Ein teurer Betriebsausflug

■ Braunschweiger Stadtwerke gaben 51.000 DM für Betriebsausflug aus / SPD-Minister machte mit

Hannover (taz) - Der Untreue fühlte sich der heutige niedersächsische Innenminister Gerhard Glogowski eigentlich nicht schuldig, als er vor einem halben Jahr in der niedersächsischen Vorwahlkampfzeit eine Geldbuße von 12.000 DM zahlte. Für eine 51.000 DM teure „Dienstreise“ des Aufsichtrats der Braunschweiger Stadtwerke zum Münchner Oktoberfest hatte die Staatsanwaltschaft Braunschweig die Geldbuße gegen den Braunschweiger Oberbürgermeister und Vorsitzenden eben dieses Aufsichtsrats verhängt. Glogowski fühlte sich unschuldig und zahlte aus rein „politischen Erwägungen“, um das Verfahren vor dem Wahlkampf abzuschließen. Seit gestern steht allerdings fest, daß zumindest nach Auffassung des Amtsgerichts Braunschweig die sogenannte „Oktoberfest-Sause“ des Aufsichtsrats sehr wohl den Tatbestande der Untreue erfüllt. Das Amtsgericht verurteilte gestern zwei Geschäftsführer der Stadtwerke Braunschweig wegen gemeinschaftlicher Untreue zu Geldstrafen von 80 und 70 Tagessätzen, wenn auch auf Bewährung, und bestimmte, daß die Stadtwerke-Geschäftsführer und Vorständler der Braunschweiger Verkehrs AG Wolgang Probst und Dietrich Hentschel 21.000 und 15.000 DM als Ersatz für die Reisekosten an ihr Unternehmen zurückzuzahlen haben.

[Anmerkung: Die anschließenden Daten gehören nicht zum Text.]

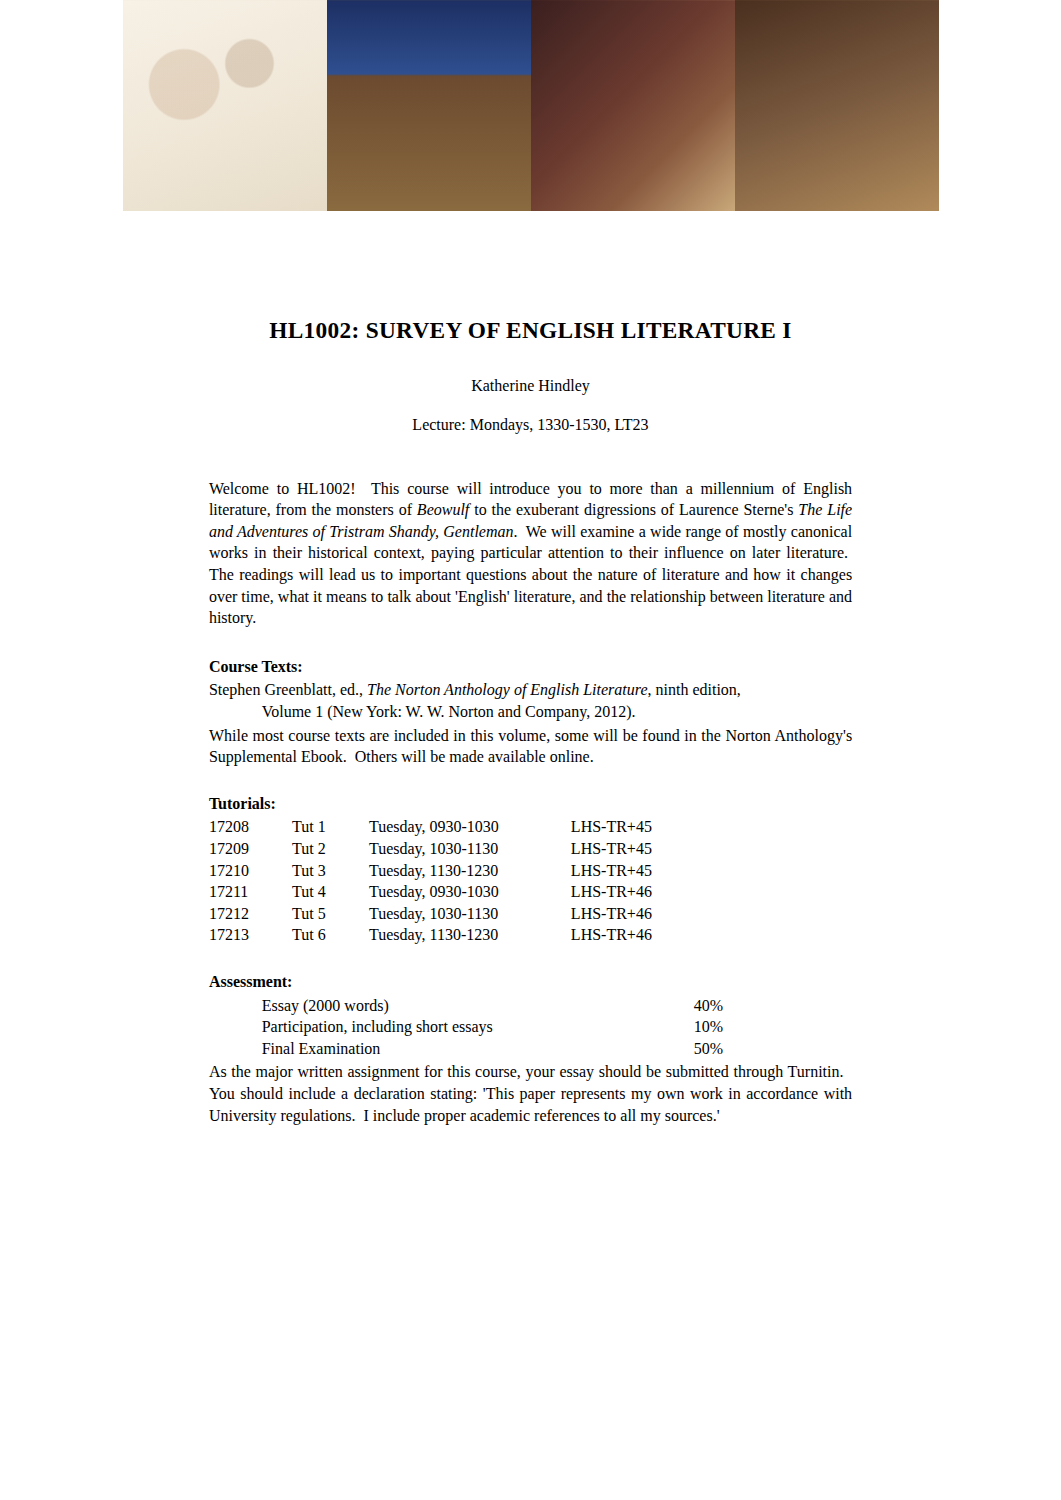HL1002: SURVEY OF ENGLISH LITERATURE I
Katherine Hindley
Lecture: Mondays, 1330-1530, LT23
Welcome to HL1002! This course will introduce you to more than a millennium of English literature, from the monsters of Beowulf to the exuberant digressions of Laurence Sterne's The Life and Adventures of Tristram Shandy, Gentleman. We will examine a wide range of mostly canonical works in their historical context, paying particular attention to their influence on later literature. The readings will lead us to important questions about the nature of literature and how it changes over time, what it means to talk about 'English' literature, and the relationship between literature and history.
Course Texts:
Stephen Greenblatt, ed., The Norton Anthology of English Literature, ninth edition,
Volume 1 (New York: W. W. Norton and Company, 2012).
While most course texts are included in this volume, some will be found in the Norton Anthology's Supplemental Ebook. Others will be made available online.
Tutorials:
| 17208 | Tut 1 | Tuesday, 0930-1030 | LHS-TR+45 |
| 17209 | Tut 2 | Tuesday, 1030-1130 | LHS-TR+45 |
| 17210 | Tut 3 | Tuesday, 1130-1230 | LHS-TR+45 |
| 17211 | Tut 4 | Tuesday, 0930-1030 | LHS-TR+46 |
| 17212 | Tut 5 | Tuesday, 1030-1130 | LHS-TR+46 |
| 17213 | Tut 6 | Tuesday, 1130-1230 | LHS-TR+46 |
Assessment:
| Essay (2000 words) | 40% |
| Participation, including short essays | 10% |
| Final Examination | 50% |
As the major written assignment for this course, your essay should be submitted through Turnitin. You should include a declaration stating: 'This paper represents my own work in accordance with University regulations. I include proper academic references to all my sources.'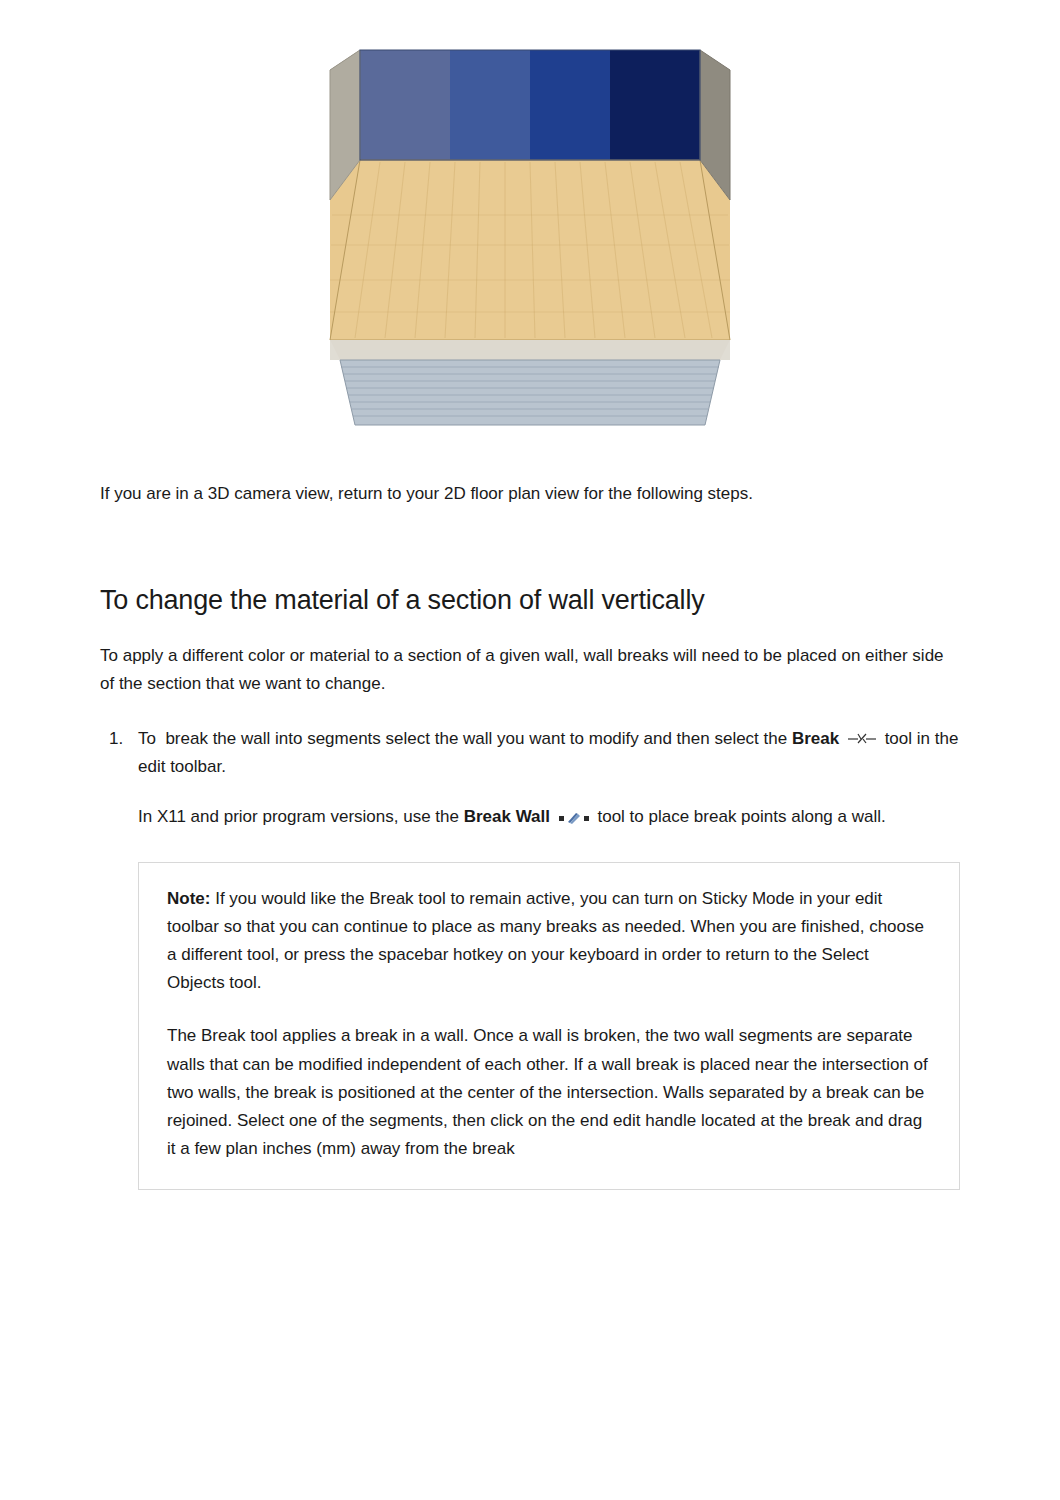If you are in a 3D camera view, return to your 2D floor plan view for the following steps.
To change the material of a section of wall vertically
To apply a different color or material to a section of a given wall, wall breaks will need to be placed on either side of the section that we want to change.
To break the wall into segments select the wall you want to modify and then select the Break tool in the edit toolbar.
In X11 and prior program versions, use the Break Wall tool to place break points along a wall.
Note: If you would like the Break tool to remain active, you can turn on Sticky Mode in your edit toolbar so that you can continue to place as many breaks as needed. When you are finished, choose a different tool, or press the spacebar hotkey on your keyboard in order to return to the Select Objects tool.
The Break tool applies a break in a wall. Once a wall is broken, the two wall segments are separate walls that can be modified independent of each other. If a wall break is placed near the intersection of two walls, the break is positioned at the center of the intersection. Walls separated by a break can be rejoined. Select one of the segments, then click on the end edit handle located at the break and drag it a few plan inches (mm) away from the break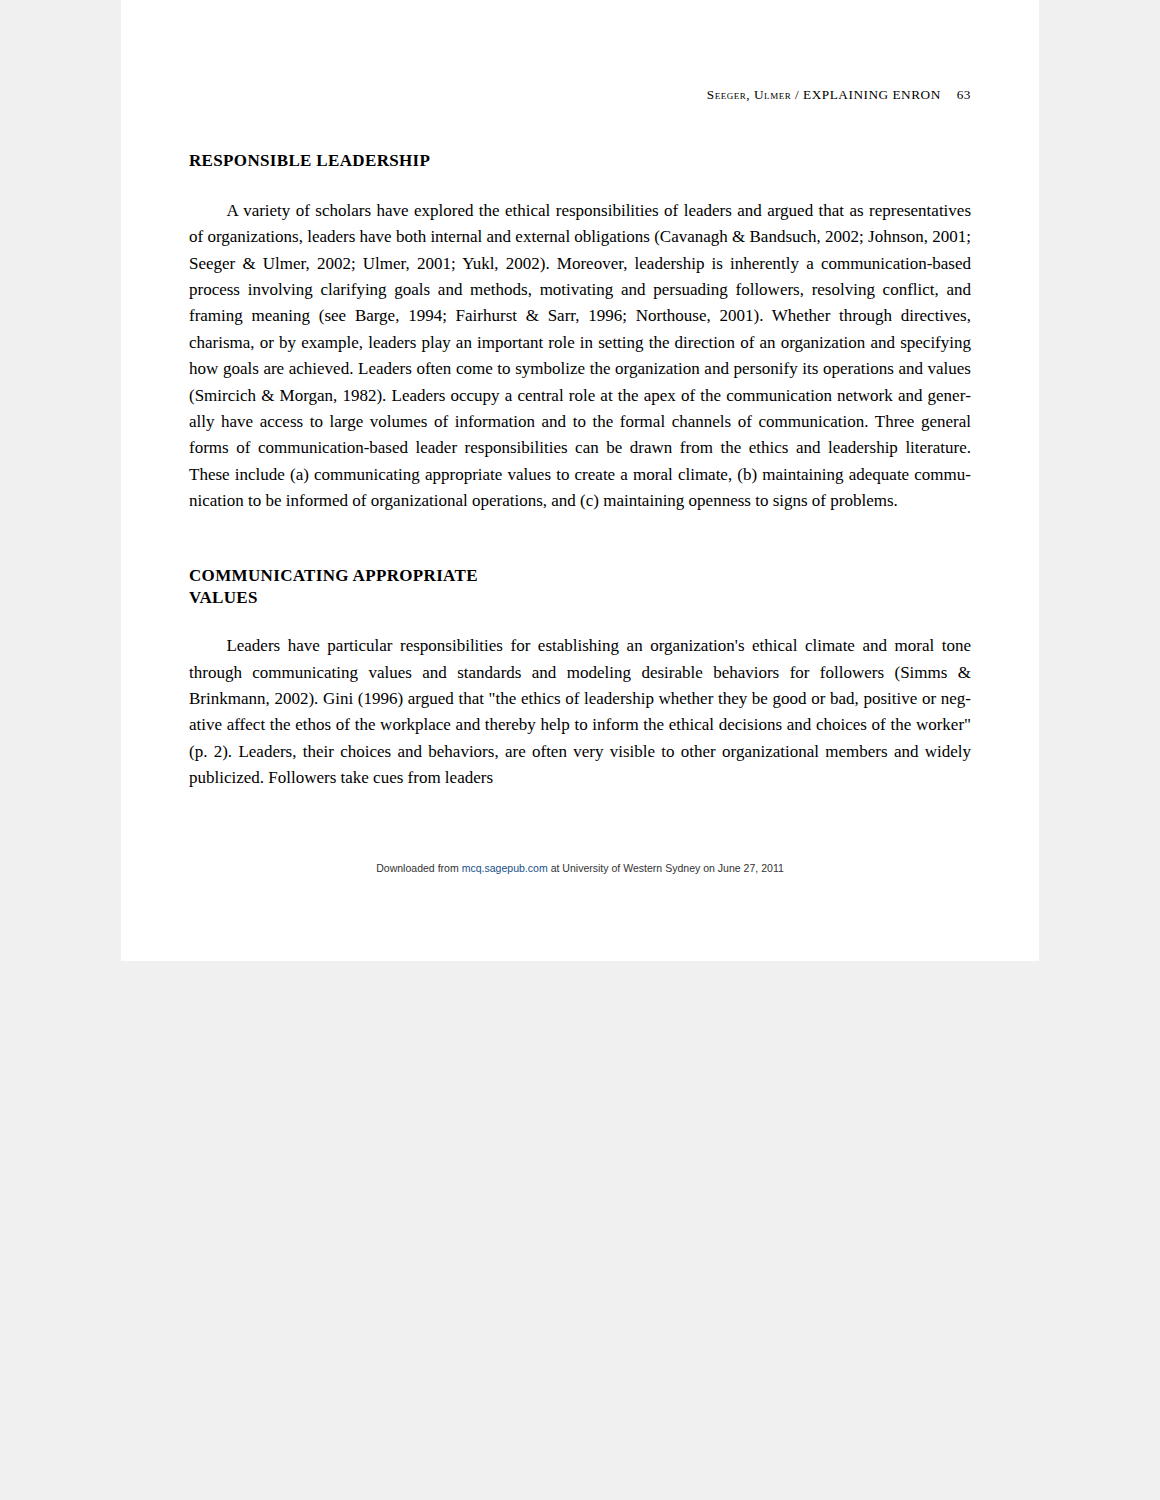Seeger, Ulmer / EXPLAINING ENRON63
RESPONSIBLE LEADERSHIP
A variety of scholars have explored the ethical responsibilities of leaders and argued that as representatives of organizations, leaders have both internal and external obligations (Cavanagh & Bandsuch, 2002; Johnson, 2001; Seeger & Ulmer, 2002; Ulmer, 2001; Yukl, 2002). Moreover, leadership is inherently a communication-based process involving clarifying goals and methods, motivating and persuading followers, resolving conflict, and framing meaning (see Barge, 1994; Fairhurst & Sarr, 1996; Northouse, 2001). Whether through directives, charisma, or by example, leaders play an important role in setting the direction of an organization and specifying how goals are achieved. Leaders often come to symbolize the organization and personify its operations and values (Smircich & Morgan, 1982). Leaders occupy a central role at the apex of the communication network and generally have access to large volumes of information and to the formal channels of communication. Three general forms of communication-based leader responsibilities can be drawn from the ethics and leadership literature. These include (a) communicating appropriate values to create a moral climate, (b) maintaining adequate communication to be informed of organizational operations, and (c) maintaining openness to signs of problems.
COMMUNICATING APPROPRIATE
VALUES
Leaders have particular responsibilities for establishing an organization's ethical climate and moral tone through communicating values and standards and modeling desirable behaviors for followers (Simms & Brinkmann, 2002). Gini (1996) argued that "the ethics of leadership whether they be good or bad, positive or negative affect the ethos of the workplace and thereby help to inform the ethical decisions and choices of the worker" (p. 2). Leaders, their choices and behaviors, are often very visible to other organizational members and widely publicized. Followers take cues from leaders
Downloaded from mcq.sagepub.com at University of Western Sydney on June 27, 2011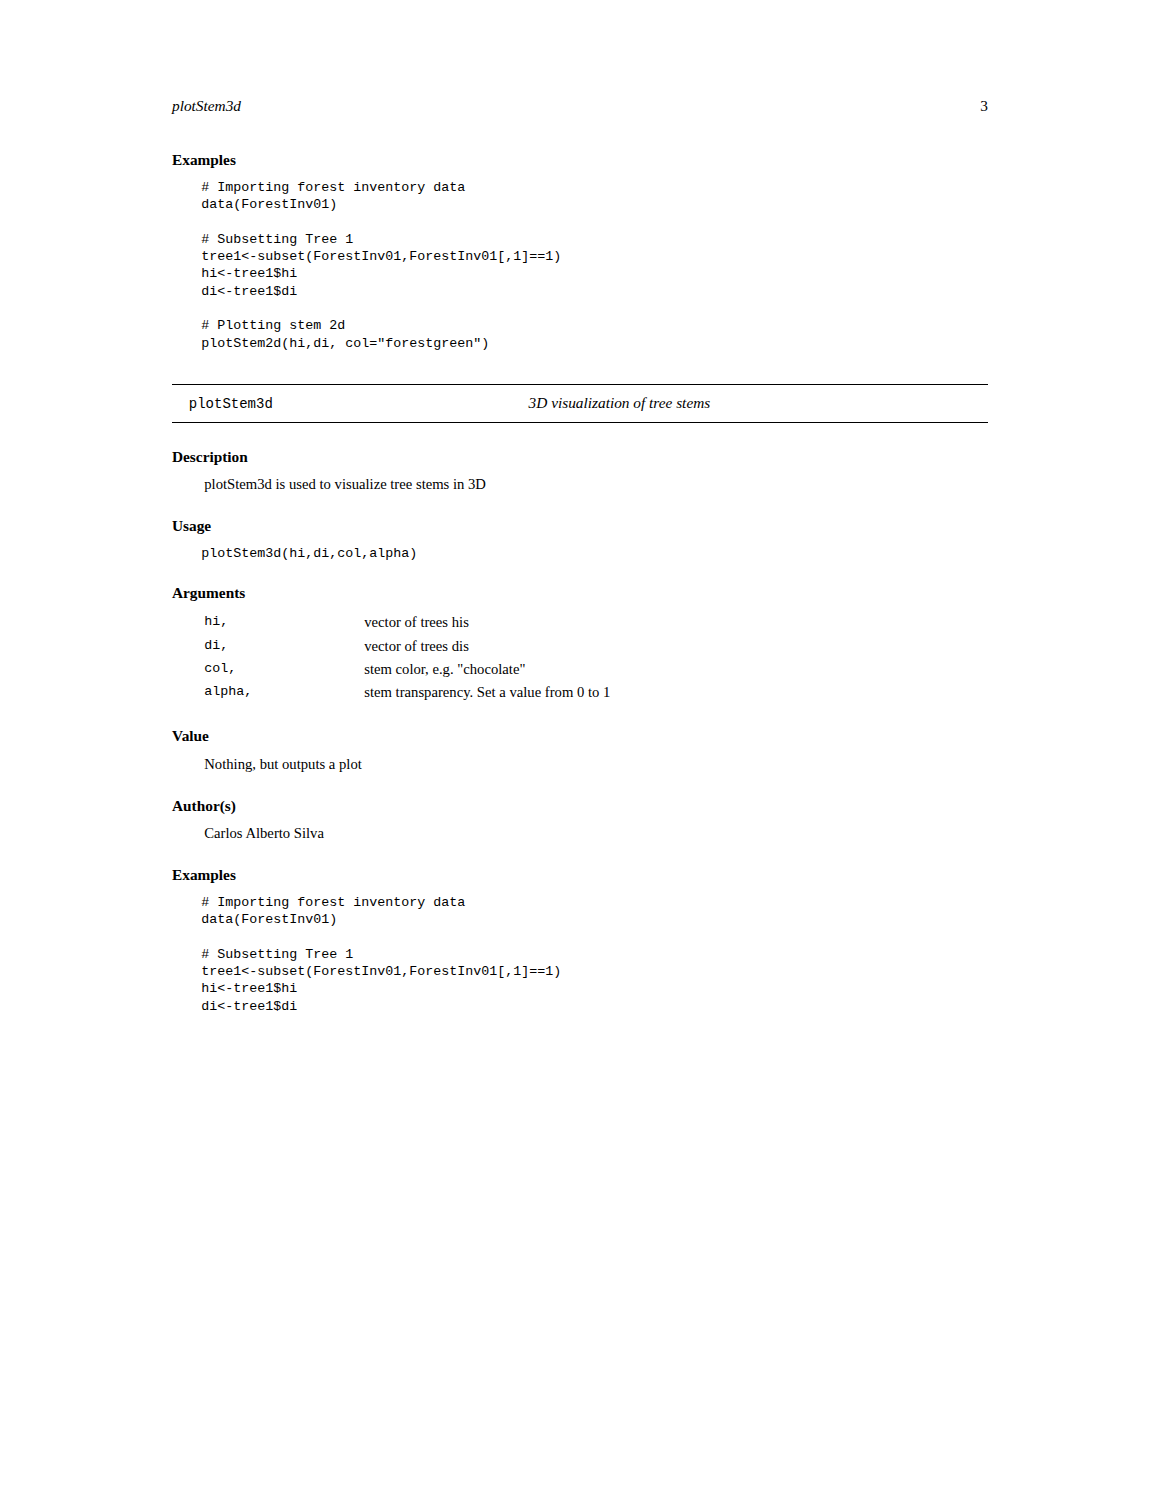plotStem3d 3
Examples
# Importing forest inventory data
data(ForestInv01)

# Subsetting Tree 1
tree1<-subset(ForestInv01,ForestInv01[,1]==1)
hi<-tree1$hi
di<-tree1$di

# Plotting stem 2d
plotStem2d(hi,di, col="forestgreen")
plotStem3d 3D visualization of tree stems
Description
plotStem3d is used to visualize tree stems in 3D
Usage
plotStem3d(hi,di,col,alpha)
Arguments
| hi, | vector of trees his |
| di, | vector of trees dis |
| col, | stem color, e.g. "chocolate" |
| alpha, | stem transparency. Set a value from 0 to 1 |
Value
Nothing, but outputs a plot
Author(s)
Carlos Alberto Silva
Examples
# Importing forest inventory data
data(ForestInv01)

# Subsetting Tree 1
tree1<-subset(ForestInv01,ForestInv01[,1]==1)
hi<-tree1$hi
di<-tree1$di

Zusammen mit Glogowski hatten auch Probst und Hentschel zunächst von der Staatsanwaltschfat Strafbefehle über 18.200 bezeihungsweise 14.000 DM bekommen, anders als der Braunschweiger Oberbürgermeister jedoch eine Einstellung des Verfahrens gegen die Geldbuße abgelehnt. Jetzt hat allerdings der Prozeß in Braunschweig gezeigt, daß gerade der heutige Innenminister der rot-grünen Koalition es war, der sich im September 1988 für eine Fahrt der Stadtwerke -Gremien per Sonderzug zum Münchner Oktoberfest stark gemacht hatte. Angeblich wollten sich die 41 Spitzen der Braunschweiger Stadtwerke bei MAN in München über die Entwicklung neuer Niederflurbusse informieren. Nur dauerte der Besuch auf der MAN-Teststerecke am Ende nur ganze zehn Minuten der dreitägigen Reise, und Vorträge über die Entwicklung dieser Busse hätten sich die Stadtwerke-Spitzen auch zu Haus in der Braunschweiger MAN-Entwicklungsabteilung anhören können. Einen Sonderzug schließlich, der dann aus einer Lokomotive und einem Wagen mit 230 Plätzen für die 41 Oktoberfest-Gäste bestand, bestellte man nur, weil die Gesellschaft in Hannover nicht umsteigen wollte. Aus dem vor Gericht verlesenen Schriftverkehr zwischen den Stadtwerken und der Bahn ergab sich, daß es gerade der Wunsch Gerhard Glogowskis, nicht umsteigen zu müssen, war, der dann zum chartern des teuren historischen Sonderzuges führte.

Das war dem Gericht zu teuer. Die Stadtwerke erwirtschafteten jedes Jahr einen Verlust in Millionenhöhe, der aus dem städtischen Haushalt beglichen werden müsse, sagte Amtrichter Winfried Steinberg. Und bei der teuren Reise zum Oktoberfest habe Erfolg und Aufwand in einem eklatanten Mißverhältnis gestanden.